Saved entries
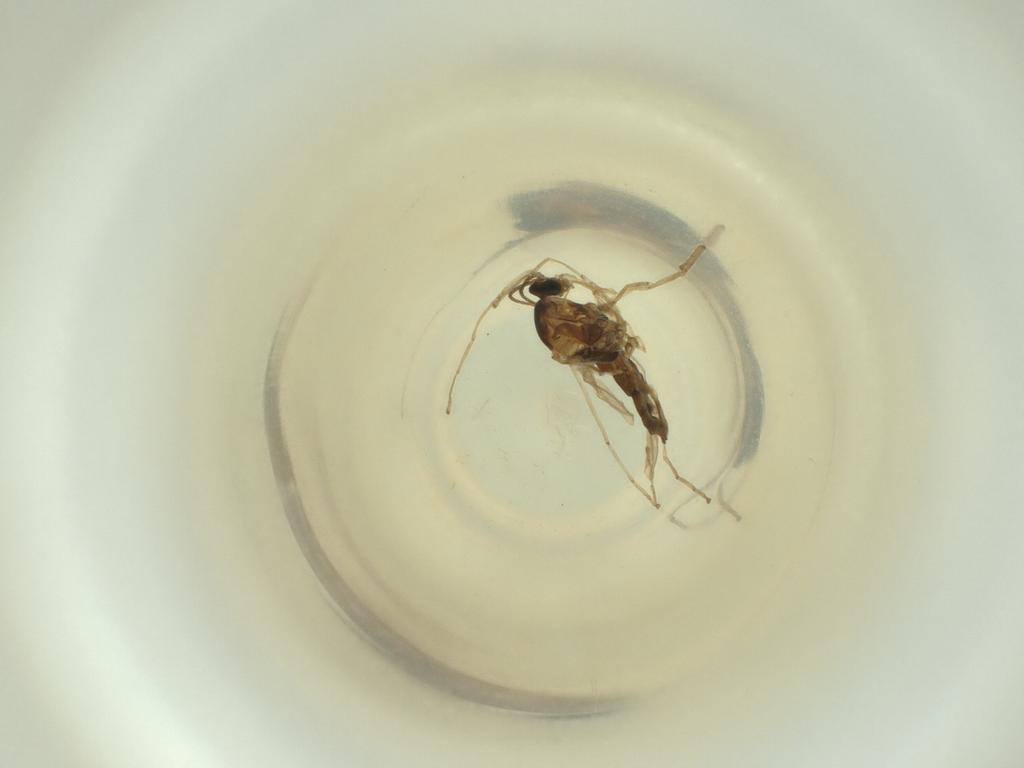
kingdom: Animalia
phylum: Arthropoda
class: Insecta
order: Diptera
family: Cecidomyiidae
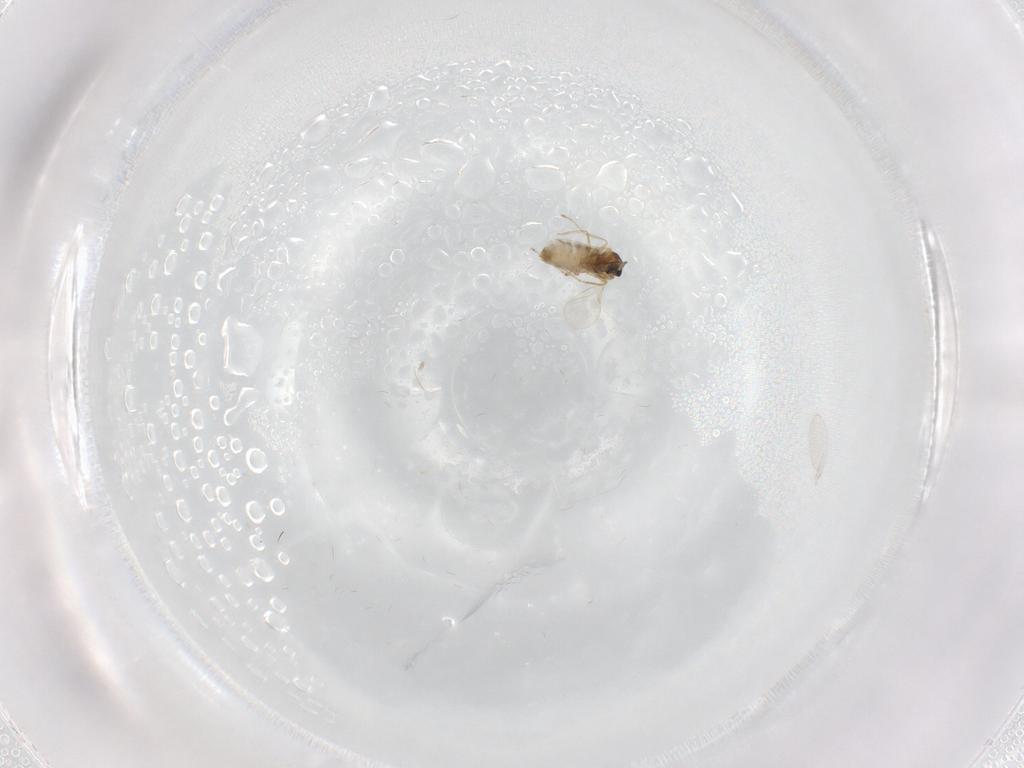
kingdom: Animalia
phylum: Arthropoda
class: Insecta
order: Diptera
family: Cecidomyiidae
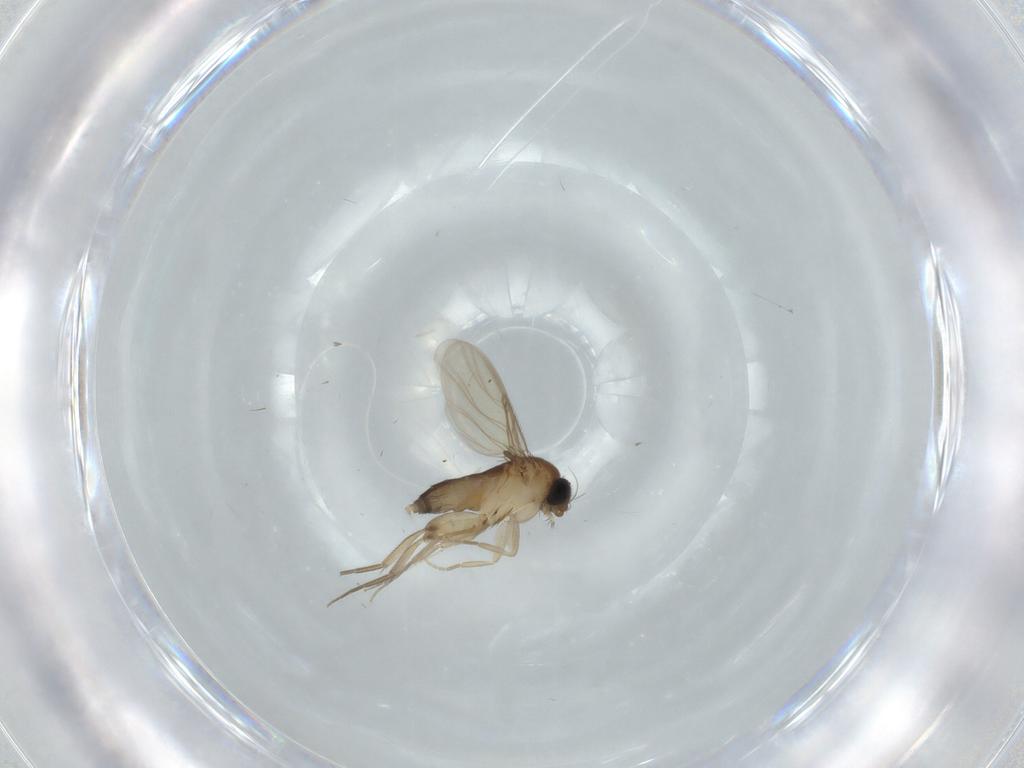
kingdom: Animalia
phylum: Arthropoda
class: Insecta
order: Diptera
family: Phoridae
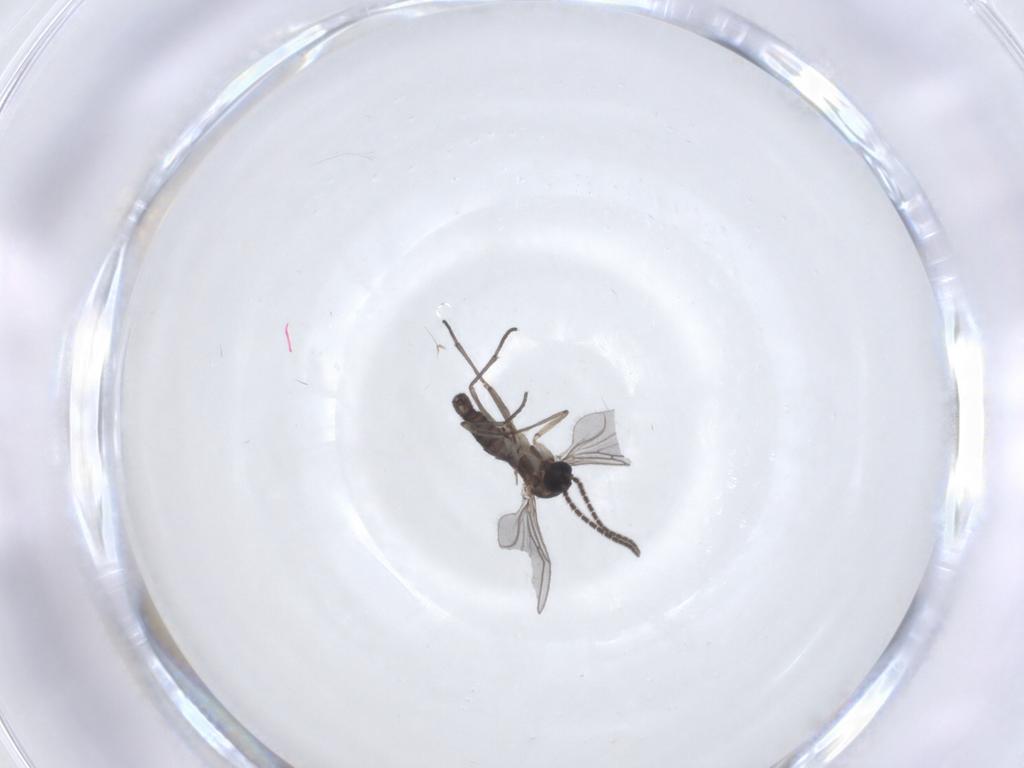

**Exercise brief:**
Lay out the text lines of all the rows above as a JSON list of strings, one string per line, with blank lines left out. Leave the pictures out of the answer.

**Output of the task:**
[
  "kingdom: Animalia",
  "phylum: Arthropoda",
  "class: Insecta",
  "order: Diptera",
  "family: Cecidomyiidae",
  "kingdom: Animalia",
  "phylum: Arthropoda",
  "class: Insecta",
  "order: Diptera",
  "family: Cecidomyiidae",
  "kingdom: Animalia",
  "phylum: Arthropoda",
  "class: Insecta",
  "order: Diptera",
  "family: Phoridae"
]